The Cross bore down on him with its horrible weight. It seemed as if he, too, were physically carrying it. His confusion grew as the people all around hurled insults and the soldiers whipped him to make him move along.

They reached Golgotha. There, while they were nailing Christ to the Cross, he no longer felt as He did. Like a lamb led to the slaughter, He had not opened His mouth, except to utter a blessing.

“Oh, my God!” he thought, with tears running down.

“Stay with me. Don’t be afraid.”

They raised the Cross. At the foot stood Mary and John. And he, too, who couldn’t take his eyes off the One before him, the One who died for him and saved him. His divine blood trickled from His head, His hands, His feet.
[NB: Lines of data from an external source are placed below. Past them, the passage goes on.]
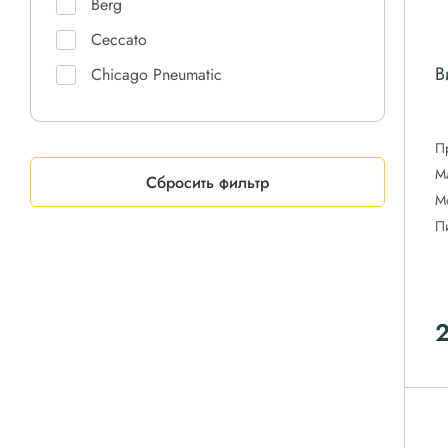
Berg
Ceccato
В
Chicago Pneumatic
Comaro
Comprag
П
М
CrossAir
Сбросить фильтр
М
Dali
П
DAS
Doosan
Ekomak
ET-Compressors
Fiac
Fini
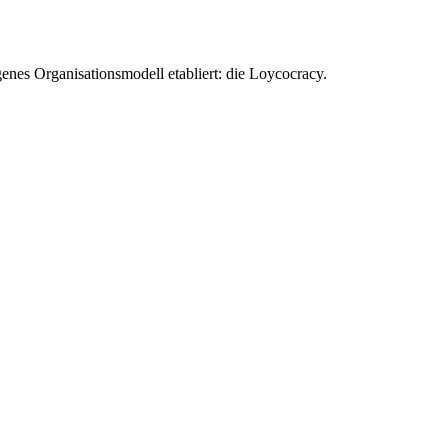
enes Organisationsmodell etabliert: die Loycocracy.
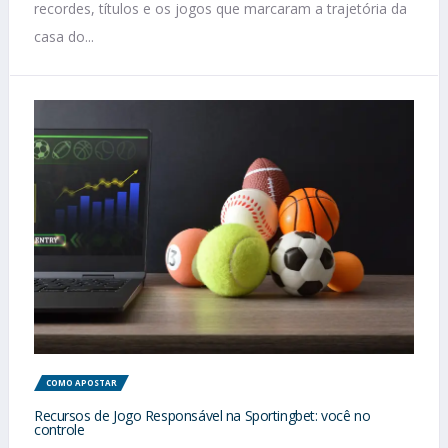
recordes, títulos e os jogos que marcaram a trajetória da
casa do...
COMO APOSTAR
Recursos de Jogo Responsável na Sportingbet: você no
controle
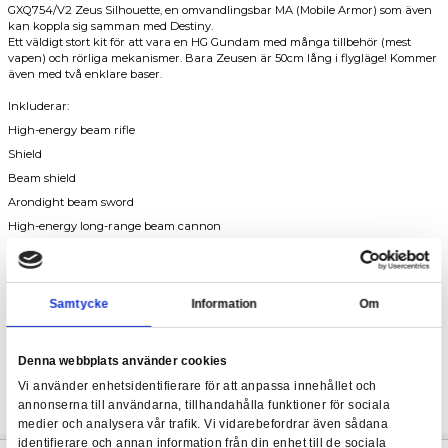
HG Destiny Gundam Spec Ⅱ & Zeus Silhouette 1/144
Från filmen MSG SEED Destiny kommer denna vidareutveckling
HG Destiny Gundam Spec Ⅱ & Zeus Silhouette 1/14
Gundam.
Destiny Spec Ⅱ kommer utrustad med en ny railgun och tillbyg
GXQ754/V2 Zeus Silhouette, en omvandlingsbar MA (Mobile Ar
kan koppla sig samman med Destiny.
Ett väldigt stort kit för att vara en HG Gundam med många tillb
vapen) och rörliga mekanismer. Bara Zeusen är 50cm lång i fl
även med två enklare baser.
Inkluderar:
High-energy beam rifle
Shield
Beam shield
Arondight beam sword
High-energy long-range beam cannon
Beam parts for beam boomerang (x2)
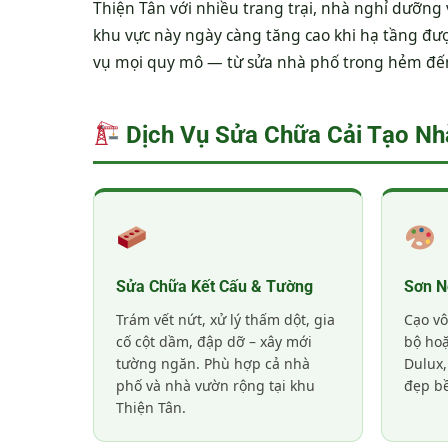
Thiện Tân với nhiều trang trại, nhà nghỉ dưỡng 
khu vực này ngày càng tăng cao khi hạ tầng đ
vụ mọi quy mô — từ sửa nhà phố trong hẻm đến 
Dịch Vụ Sửa Chữa Cải Tạo Nh
Sửa Chữa Kết Cấu & Tường
Sơn N
Trám vết nứt, xử lý thấm dột, gia
Cạo vô
cố cột dầm, đập dỡ – xây mới
bộ ho
tường ngăn. Phù hợp cả nhà
Dulux,
phố và nhà vườn rộng tại khu
đẹp bề
Thiện Tân.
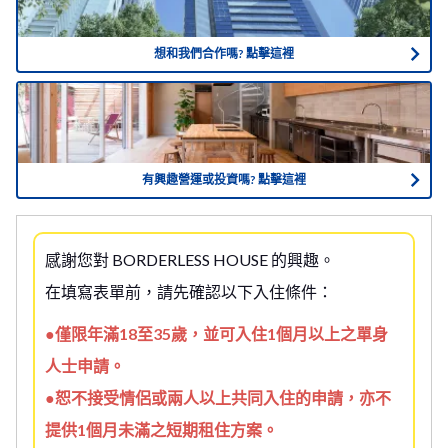
想和我們合作嗎? 點擊這裡
有興趣營運或投資嗎? 點擊這裡
感謝您對 BORDERLESS HOUSE 的興趣。
在填寫表單前，請先確認以下入住條件：
●僅限年滿18至35歲，並可入住1個月以上之單身
人士申請。
●恕不接受情侶或兩人以上共同入住的申請，亦不
提供1個月未滿之短期租住方案。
Nowak stretched out his arm to touch the feet of Jesus, the nail that held them to the wood. He gazed up into the face of Jesus.

And He returned that gaze.

A look of love, eternal, infinite.

Eyes that took in the whole universe as if it were but a single atom.

The gaze of God upon one of His creatures.

He got lost in His gaze, like a tiny boat lost on the ocean.

“Come with me.”

And then, in his own flesh, he felt the pain of the Crucifixion. He felt the nails cutting through his hands and feet, ripping him apart yet binding him to the Cross. The scornful laughter of the executioners and the others who were enjoying the suffering of the condemned men. The suffocation of being on the Cross . . . The pain was unbearable, but it was not merely physical. It was also a suffering of the spirit. The sense of abandonment, the weight of sin . . . Everything that Christ had gone through, just to free us from sin and death. The price of redemption. All bound up in love. Even him. He accompanied Jesus to the end.

He fainted.

When he came to, he was sprawled across the floor of his room, blood flowing from his head, his hands, his feet, his side. In some manner both mystical and corporeal, he had managed to identify with Christ, and He had granted him the gift of sharing His own fate, a destiny of love for mankind. From that moment on, he would bear in his body the signs of the suffering and the inconceivable love of Christ for His creatures, as well as the certainty that he was unworthy to bear them.